Pull out each line of the items that contains the string "Making", with matching case.
---------------
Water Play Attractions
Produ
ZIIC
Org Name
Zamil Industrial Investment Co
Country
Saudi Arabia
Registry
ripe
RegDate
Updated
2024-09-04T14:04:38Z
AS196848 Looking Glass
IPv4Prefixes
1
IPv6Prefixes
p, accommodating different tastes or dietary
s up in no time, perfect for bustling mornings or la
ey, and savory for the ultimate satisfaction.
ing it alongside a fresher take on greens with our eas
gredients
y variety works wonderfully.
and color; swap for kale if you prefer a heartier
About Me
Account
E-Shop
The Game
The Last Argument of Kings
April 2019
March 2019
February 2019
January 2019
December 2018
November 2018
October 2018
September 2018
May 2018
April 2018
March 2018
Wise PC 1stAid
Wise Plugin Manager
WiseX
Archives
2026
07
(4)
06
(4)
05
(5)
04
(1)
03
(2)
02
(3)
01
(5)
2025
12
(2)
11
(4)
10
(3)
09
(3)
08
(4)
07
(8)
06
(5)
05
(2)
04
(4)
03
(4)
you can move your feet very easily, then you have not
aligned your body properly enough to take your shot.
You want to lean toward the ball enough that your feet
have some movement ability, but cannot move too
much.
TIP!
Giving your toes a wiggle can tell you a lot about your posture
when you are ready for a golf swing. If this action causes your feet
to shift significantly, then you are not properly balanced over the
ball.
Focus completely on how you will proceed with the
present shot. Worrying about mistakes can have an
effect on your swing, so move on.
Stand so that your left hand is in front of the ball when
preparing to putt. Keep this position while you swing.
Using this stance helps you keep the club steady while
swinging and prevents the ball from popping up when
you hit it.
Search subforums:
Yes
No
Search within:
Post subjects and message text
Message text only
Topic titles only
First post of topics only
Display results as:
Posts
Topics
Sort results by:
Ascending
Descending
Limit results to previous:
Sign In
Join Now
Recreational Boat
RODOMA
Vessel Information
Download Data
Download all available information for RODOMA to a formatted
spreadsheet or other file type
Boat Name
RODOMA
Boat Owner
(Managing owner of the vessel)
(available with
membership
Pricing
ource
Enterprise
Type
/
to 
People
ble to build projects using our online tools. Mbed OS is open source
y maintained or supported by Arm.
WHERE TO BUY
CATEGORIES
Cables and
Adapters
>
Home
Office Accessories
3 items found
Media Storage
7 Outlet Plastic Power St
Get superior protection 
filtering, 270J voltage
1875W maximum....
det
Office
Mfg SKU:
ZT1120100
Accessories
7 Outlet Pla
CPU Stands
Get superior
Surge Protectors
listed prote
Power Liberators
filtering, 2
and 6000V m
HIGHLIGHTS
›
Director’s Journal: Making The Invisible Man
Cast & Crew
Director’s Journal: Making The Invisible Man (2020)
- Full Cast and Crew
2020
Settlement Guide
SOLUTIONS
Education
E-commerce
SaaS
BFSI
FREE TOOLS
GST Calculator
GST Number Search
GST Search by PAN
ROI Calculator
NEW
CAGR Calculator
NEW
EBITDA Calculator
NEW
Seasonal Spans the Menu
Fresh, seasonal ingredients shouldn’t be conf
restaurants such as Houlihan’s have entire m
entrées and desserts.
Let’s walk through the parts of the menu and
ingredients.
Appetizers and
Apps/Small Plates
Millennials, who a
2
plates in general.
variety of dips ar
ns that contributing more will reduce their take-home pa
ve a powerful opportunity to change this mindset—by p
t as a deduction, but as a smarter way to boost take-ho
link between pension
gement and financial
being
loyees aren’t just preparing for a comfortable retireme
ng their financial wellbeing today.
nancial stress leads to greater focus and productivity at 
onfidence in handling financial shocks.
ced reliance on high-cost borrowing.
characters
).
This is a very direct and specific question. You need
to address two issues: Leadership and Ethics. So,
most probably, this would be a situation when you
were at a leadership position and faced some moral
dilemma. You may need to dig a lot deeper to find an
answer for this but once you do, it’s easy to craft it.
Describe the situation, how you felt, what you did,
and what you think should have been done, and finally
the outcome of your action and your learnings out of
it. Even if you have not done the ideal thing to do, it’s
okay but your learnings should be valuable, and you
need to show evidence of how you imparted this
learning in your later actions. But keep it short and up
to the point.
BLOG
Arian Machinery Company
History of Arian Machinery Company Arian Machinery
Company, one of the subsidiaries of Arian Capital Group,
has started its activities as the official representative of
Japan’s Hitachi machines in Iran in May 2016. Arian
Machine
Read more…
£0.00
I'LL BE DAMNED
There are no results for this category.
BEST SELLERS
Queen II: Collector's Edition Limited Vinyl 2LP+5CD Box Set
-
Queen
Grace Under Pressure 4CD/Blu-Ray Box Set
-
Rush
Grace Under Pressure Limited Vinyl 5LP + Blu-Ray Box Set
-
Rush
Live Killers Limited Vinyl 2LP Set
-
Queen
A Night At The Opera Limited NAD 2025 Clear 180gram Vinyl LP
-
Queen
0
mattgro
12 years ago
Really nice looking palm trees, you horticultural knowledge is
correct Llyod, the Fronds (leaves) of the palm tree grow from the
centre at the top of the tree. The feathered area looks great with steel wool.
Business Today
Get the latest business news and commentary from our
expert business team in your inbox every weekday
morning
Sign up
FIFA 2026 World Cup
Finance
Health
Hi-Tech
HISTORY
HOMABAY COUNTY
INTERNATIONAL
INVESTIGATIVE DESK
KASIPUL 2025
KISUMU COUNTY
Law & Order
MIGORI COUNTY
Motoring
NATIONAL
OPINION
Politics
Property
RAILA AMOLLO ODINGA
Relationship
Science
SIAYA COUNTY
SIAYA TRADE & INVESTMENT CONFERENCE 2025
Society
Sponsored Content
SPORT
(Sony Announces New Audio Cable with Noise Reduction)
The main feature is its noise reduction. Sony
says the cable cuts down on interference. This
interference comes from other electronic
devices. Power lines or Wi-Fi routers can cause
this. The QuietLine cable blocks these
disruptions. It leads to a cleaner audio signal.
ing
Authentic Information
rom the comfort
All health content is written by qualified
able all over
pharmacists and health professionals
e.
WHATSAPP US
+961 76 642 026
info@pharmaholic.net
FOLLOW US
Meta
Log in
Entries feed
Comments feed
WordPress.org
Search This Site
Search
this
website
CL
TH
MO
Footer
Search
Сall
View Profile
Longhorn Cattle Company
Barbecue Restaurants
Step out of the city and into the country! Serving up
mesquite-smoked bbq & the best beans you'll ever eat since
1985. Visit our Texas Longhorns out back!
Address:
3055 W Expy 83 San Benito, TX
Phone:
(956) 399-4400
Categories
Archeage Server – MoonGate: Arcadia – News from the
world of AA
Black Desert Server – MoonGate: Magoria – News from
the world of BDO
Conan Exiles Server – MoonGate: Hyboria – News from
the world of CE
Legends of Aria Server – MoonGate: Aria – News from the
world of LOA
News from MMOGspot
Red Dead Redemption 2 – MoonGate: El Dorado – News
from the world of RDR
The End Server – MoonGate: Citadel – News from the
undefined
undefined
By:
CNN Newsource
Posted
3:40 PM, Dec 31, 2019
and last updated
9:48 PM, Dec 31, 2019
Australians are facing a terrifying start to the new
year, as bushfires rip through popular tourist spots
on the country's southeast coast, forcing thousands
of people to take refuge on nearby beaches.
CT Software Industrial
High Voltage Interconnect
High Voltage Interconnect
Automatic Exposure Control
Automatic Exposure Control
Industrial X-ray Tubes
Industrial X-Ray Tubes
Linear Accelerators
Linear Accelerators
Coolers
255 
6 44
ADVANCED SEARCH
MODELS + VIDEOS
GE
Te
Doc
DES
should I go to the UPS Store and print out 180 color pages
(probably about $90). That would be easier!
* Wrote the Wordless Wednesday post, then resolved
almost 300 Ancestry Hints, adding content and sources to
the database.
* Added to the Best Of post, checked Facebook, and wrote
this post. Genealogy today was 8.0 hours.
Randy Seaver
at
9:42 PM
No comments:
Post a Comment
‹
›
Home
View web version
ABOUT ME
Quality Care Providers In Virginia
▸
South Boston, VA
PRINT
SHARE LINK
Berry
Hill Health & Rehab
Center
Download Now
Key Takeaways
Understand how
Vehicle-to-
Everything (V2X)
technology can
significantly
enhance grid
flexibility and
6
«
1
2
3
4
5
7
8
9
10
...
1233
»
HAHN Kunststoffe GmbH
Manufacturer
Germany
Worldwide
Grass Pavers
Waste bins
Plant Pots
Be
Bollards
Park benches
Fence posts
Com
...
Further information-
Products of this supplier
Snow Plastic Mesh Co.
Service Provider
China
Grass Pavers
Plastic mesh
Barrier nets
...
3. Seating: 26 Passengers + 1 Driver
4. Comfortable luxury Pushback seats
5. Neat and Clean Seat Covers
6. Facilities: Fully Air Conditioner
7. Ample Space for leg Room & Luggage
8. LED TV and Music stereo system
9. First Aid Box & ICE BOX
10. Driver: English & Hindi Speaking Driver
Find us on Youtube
---------------
Output:
Director’s Journal: Making The Invisible Man
Director’s Journal: Making The Invisible Man (2020)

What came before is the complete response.